JEREMY KELSEY: This starting out, this is the pure THC concentrate that comes from the plant.

KASTE: Kelsey's showing off a Pyrex dish that contains something that looks like green syrup. He dabs at it with a toothpick and tries to convey just how much marijuana this represents.

KELSEY: There's pounds literally that went into this dish.

KASTE: Pounds of marijuana bud?

KELSEY: Yeah, yeah. Yes. This is straight flowers that makes this. This isn't leaf or nothing. This is straight flowers.

KASTE: Kelsey runs a medical marijuana store north of Seattle and he calls this syrup pain medication for cancer patients. Recreational users have other names for it: wax, honey oil, shatter or just plain dabs. They smoke it, vaporize it, even eat it. It produces a gut-wrenching high that makes regular pot seem weak, a high that motivates some of them to share their fun on YouTube.


KASTE: Some people like hash oil so much they make it at home. All you need to do is soak the marijuana in some kind of a chemical solvent which extracts the resin. Do-it-yourselfers like butane because you can buy it at the hardware store. But the trouble is butane can blow up.


UNIDENTIFIED MAN #1: You squish it down and make sure...


UNIDENTIFIED MAN #2: The house is on fire. The house is on fire.

KASTE: Yeah, that's on YouTube too. But you could've seen something like that in person if you'd happen to be standing outside a certain building on the south side of Seattle earlier this week. Verner O'Quinn is with the city's bomb squad.

VERNER O'QUINN: It blew out the windows, blew the wall six inches off the foundation in an area, cracked the siding.

KASTE: There's been an uptick in fires caused by people making hash oil, and not just in pot-friendly Washington state. Last year there was a bulletin about the trend from FEMA. Around Seattle, some of the explosions have been happening inside of refrigerators. O'Quinn says people here seem to think that the best place for their marijuana butane marinade is in the freezer.

O'QUINN: Maybe the process works better when it's colder. At some point what happens is it makes its way into the refrigerator or down to where the compressor is. A small spark will set it off and it generally blows the door off.
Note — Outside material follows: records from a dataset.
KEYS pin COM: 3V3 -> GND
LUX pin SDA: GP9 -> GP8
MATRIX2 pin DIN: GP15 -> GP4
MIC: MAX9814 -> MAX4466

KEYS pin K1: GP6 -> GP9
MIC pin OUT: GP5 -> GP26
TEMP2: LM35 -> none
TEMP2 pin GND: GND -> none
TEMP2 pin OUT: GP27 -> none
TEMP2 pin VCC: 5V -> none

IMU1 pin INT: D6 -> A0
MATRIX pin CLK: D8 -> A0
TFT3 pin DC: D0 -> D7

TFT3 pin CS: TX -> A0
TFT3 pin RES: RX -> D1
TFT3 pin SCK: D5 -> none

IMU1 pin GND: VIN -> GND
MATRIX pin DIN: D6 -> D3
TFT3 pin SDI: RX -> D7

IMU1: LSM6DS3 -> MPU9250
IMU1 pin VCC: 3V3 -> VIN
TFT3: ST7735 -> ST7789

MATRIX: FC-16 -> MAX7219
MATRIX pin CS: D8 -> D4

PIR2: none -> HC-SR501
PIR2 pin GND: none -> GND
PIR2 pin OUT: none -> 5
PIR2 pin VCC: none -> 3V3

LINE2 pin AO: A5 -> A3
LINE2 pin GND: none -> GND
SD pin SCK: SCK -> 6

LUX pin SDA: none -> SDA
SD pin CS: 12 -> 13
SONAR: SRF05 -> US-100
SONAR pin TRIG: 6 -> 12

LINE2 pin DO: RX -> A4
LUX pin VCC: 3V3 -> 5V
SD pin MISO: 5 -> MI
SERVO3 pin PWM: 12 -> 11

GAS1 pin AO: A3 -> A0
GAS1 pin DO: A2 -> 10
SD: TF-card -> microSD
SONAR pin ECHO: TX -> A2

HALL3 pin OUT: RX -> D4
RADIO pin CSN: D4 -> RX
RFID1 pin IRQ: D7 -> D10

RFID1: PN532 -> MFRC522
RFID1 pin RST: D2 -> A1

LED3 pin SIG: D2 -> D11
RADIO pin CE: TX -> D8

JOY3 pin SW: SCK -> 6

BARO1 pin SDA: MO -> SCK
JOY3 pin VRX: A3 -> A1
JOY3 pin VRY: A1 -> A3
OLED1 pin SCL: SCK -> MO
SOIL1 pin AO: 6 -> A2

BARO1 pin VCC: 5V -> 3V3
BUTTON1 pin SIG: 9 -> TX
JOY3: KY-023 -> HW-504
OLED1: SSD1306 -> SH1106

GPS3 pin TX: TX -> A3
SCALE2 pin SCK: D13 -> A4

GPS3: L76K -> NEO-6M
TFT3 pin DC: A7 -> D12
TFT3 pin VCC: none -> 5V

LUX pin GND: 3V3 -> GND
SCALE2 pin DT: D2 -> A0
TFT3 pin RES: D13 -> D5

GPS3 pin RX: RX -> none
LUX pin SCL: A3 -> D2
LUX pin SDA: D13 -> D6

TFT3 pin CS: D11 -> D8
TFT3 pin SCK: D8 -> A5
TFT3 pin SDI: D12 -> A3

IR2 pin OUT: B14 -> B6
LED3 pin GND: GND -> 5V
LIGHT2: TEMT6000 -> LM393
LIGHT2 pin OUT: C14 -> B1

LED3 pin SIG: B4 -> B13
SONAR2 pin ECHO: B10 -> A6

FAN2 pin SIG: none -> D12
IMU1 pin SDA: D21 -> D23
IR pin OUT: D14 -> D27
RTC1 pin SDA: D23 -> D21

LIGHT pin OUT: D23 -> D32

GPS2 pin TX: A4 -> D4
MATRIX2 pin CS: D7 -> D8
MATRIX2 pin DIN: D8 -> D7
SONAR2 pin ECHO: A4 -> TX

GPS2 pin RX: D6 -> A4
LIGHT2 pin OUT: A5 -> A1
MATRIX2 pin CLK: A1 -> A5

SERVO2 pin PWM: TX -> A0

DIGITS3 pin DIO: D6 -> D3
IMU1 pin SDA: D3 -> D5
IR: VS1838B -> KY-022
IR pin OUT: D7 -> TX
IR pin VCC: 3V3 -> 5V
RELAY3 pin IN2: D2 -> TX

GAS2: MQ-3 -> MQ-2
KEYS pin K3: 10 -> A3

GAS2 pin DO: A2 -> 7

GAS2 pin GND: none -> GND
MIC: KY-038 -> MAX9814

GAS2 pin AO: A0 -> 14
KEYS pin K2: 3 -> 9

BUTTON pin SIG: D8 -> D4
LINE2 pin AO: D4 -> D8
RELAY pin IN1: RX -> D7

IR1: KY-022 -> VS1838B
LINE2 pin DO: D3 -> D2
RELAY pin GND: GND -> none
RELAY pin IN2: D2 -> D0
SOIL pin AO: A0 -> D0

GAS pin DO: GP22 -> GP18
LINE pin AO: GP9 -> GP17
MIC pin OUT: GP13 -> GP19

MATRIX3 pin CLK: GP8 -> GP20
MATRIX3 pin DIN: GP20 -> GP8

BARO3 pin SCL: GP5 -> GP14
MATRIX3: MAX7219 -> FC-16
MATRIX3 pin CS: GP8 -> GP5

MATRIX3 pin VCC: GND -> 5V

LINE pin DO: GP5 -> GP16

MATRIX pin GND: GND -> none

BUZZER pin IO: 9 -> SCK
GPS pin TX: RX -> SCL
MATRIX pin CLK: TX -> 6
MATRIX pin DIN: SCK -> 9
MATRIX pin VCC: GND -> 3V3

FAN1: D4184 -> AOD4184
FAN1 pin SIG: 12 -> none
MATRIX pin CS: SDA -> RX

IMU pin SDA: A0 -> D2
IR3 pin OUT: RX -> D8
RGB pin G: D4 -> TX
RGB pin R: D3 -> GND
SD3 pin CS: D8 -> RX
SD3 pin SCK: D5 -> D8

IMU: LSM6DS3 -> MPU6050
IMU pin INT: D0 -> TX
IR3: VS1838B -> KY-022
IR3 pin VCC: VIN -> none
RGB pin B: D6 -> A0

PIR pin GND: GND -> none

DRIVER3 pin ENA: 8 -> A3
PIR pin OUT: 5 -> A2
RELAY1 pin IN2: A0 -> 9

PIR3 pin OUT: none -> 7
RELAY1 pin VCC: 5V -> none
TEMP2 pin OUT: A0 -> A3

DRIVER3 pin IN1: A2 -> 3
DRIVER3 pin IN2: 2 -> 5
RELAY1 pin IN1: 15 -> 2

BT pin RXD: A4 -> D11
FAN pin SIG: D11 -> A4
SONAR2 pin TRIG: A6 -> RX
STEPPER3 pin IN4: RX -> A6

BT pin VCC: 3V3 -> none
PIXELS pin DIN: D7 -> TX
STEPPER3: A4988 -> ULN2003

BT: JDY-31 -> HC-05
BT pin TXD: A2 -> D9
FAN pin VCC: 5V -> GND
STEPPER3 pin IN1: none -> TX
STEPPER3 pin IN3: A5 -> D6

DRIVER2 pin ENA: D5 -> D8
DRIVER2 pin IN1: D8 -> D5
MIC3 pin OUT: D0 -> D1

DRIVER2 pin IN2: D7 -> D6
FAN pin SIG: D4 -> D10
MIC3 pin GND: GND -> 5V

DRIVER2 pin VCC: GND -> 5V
KASTE: Washington state allows adults to possess up to an ounce of pot. And turning your pot into hash oil isn't illegal per say. But if you're using explosive solvents, you might be looking at a zoning violation at the very least. The state will require commercial marijuana processors to use safer chemicals and equipment. But officials initially balked at allowing hash oil to be sold at all. Randy Simmons runs the state's pot licensing process.

RANDY SIMMONS: We're trying to move as many people out of the illicit marketplace as possible. And in order to do that, if we would have excluded these oils, we would have left a whole lot of the marketplace in the black market.

KASTE: In other words, they decided that the concentrates were just too popular not to legalize. As a compromise they said that it had to be diluted with food or some other substance. But with experience those rules could change. Simmons points out that liquor laws were constantly fine-tuned after prohibition. And he expects that the same may happen with marijuana and its more potent derivatives. Martin Kaste, NPR News, Seattle.